Figure 8-10 shows two different clients running transactions. Client 1 is connected directly to the root object, while client 2 is indirectly connected to the root object through a nontransactional object. One of the biggest benefits of the latter design is that the client can be shielded from mtsErrCtxAborted errors that can occur during phase 1 of the two-phase commit protocol. The client invokes a method on the nontransactional object; the nontransactional object then invokes a method on the root object to run a transaction. The nontransactional object can observe the outcome of the transaction and can ultimately determine whether the transaction was committed or rolled back.

click to view at full size.

Figure 8-10 Placing a nontransactional object between the root and the client can offer many benefits.

A nontransactional object can also maintain client-specific state across multiple method calls. This can be advantageous in certain designs because a stateful object can reduce the need to pass parameters and reinitialize objects.

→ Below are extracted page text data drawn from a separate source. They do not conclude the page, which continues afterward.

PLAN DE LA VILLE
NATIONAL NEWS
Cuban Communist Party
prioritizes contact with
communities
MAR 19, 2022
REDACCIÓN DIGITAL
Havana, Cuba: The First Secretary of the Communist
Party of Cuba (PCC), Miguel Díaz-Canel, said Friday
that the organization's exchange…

I'm not suggesting that you can always use stateful objects. In many situations (especially with Web-based applications), your objects live for the duration of a single client request, whether or not they're transactional. However, in a few places in distributed application design, stateful objects offer the best approach. When you encounter a situation in which it makes sense to keep a stateful object alive across a series of calls, be sure that the object isn't transactional and don't set the done bit to True—and remember, there's no good reason to call SetComplete from a Visual Basic object that's not running in a transaction.